この本を読んで思い出したのは「忍者武芸帳」で読んだ小の兵法と大の兵法の話です。作中の坂上主膳曰く、小の兵法である剣術や忍術をいくら磨いたところで倒せる敵はわずか。何万もの兵を動かす大の兵法にはかなわないと。「物流の活動に内包するムダ」の改善が小の兵法の視点、「顧客納品と無縁の活動をするムダ」の削減が大の兵法の視点に相当するのではないかなと思いました。

ということで、私としては開発ツールを改善するのって小の兵法に相当すると思うんですよ。そりゃムダは削減した方がいいんだけども、大の兵法に相当するマネジメントのムダに比べればはるかに影響は小さいと思います。

ではIT開発では大の兵法はないのかというと、例えばFour Keysなどはそうではないかなと思います。
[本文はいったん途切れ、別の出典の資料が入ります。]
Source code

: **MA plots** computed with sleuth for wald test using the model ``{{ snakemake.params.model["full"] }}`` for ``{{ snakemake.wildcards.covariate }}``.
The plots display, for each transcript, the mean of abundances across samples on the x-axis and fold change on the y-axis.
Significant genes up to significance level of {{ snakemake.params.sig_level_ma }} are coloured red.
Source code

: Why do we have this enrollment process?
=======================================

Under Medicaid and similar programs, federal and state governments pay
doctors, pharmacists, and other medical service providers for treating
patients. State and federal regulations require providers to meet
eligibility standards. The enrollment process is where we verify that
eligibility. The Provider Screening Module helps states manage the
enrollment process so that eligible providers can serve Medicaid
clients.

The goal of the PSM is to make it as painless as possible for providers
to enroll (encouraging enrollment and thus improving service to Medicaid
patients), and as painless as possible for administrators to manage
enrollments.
デプロイ頻度や変更のリードタイムなどは、開発ツールの良しあしというよりも、チームマネジメントの影響の方が大きそうですよね。半日で修正したPRが実際にリリースされるまで何カ月もかかったとか、現場ではあるあるの話ではないかと思います。ここで半日の修正をさらに1時間縮めたところで、リリース速度に与える影響はほぼゼロですよね。見直すべきところは承認フローなどもっと別のところにある。
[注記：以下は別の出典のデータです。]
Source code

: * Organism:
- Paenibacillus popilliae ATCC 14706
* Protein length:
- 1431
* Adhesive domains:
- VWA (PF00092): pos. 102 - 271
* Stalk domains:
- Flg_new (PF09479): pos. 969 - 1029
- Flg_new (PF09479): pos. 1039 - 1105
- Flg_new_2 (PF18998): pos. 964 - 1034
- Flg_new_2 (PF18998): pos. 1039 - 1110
なお、補足しておくと開発ツールの改善はしなくていいと思っているわけではありません。全体の開発速度を爆速にする影響力としては小さいけれど、開発者自体のストレス軽減には非常に重要です。つまり、思考の速度を阻害しない開発速度は重要であるということ。思考の速度を阻害されると、せっかく頭の中では解決しても、それをソースコードなどにアウトプットするのに時間がかかり、時間がかかることで下手をすればせっかく考えたことが忘れてしまうなどしてアウトプットしきれないということが起こったりもします。それはもったいないですよね。ということで、思考の速度を阻害しないだけど開発ツールの改善は必要だと思います。それに GitHub Copilot が必須だというのであれば必要でしょう。それ以上の速度は必要ないと思います。